Я вздохнул. Силы куда-то ушли. Мститель дутый.
— А ты, наверное, Игорь? Что ж… Заходи. — Кивнул мужик мне и отступил, давая возможность пройти.
Я вошёл в узкий коридор, замедленно скидывая куртку и неловко разуваясь. В воздухе висел стойкий запах лекарств, валерьянки. Глава семейства накачивал себя успокоительными, лишь бы не сойти с ума. Но это лучше, чем алкоголь. Многие просто схватились бы за бутылку. А этот мужик волевой, уважаю. И уже знаю, что банковская заначка опустеет на треть. Мне много не надо, есть те, кому нужнее.
Квартира действительно однокомнатная.

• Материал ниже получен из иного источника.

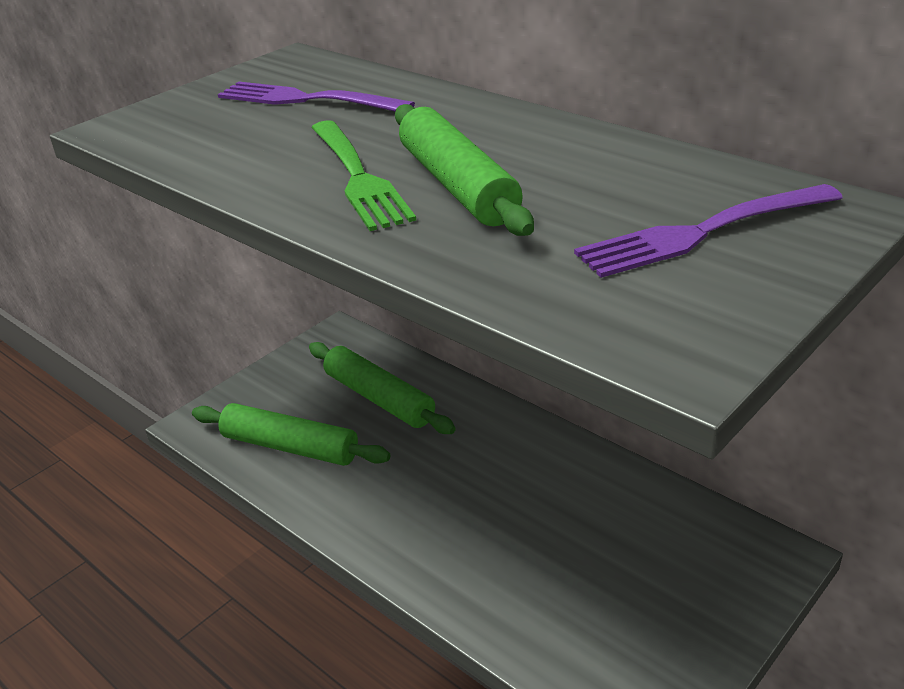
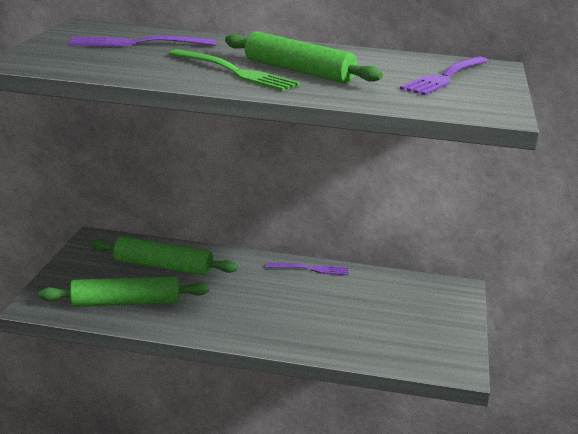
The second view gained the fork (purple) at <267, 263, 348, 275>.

Дверь в единственную комнату закрыта. С коридора не видно, есть ли там его вторая дочь или мужички Колчикова сидят. Уже как-то всё равно. Если и второй вариант, может даже лучше. Убьют, а я, размазываясь по стенке, пристрелю одного-двоих. А при встрече с Антоном объясню, что сделал всё, что смог. У каждого есть предел. Особенно в шестнадцать лет. Я не какой-то там индиго, не особенный и не избранный. Просто человек, просто юноша. Сколько можно?
Жанна скрылась в ванне, послышался плеск набираемой воды. А мужик повёл меня на кухню, усадил на табуретку за небольшой кухонный стол.
Нищета вокруг, но чисто убрано. Хозяйский мужик.
— Ты спас Жанну. Я… благодарен тебе. Хотел уже просить соседку остаться с дочерью и идти к Колчикову на поклон. Не знаю только, отпустил бы он меня обратно.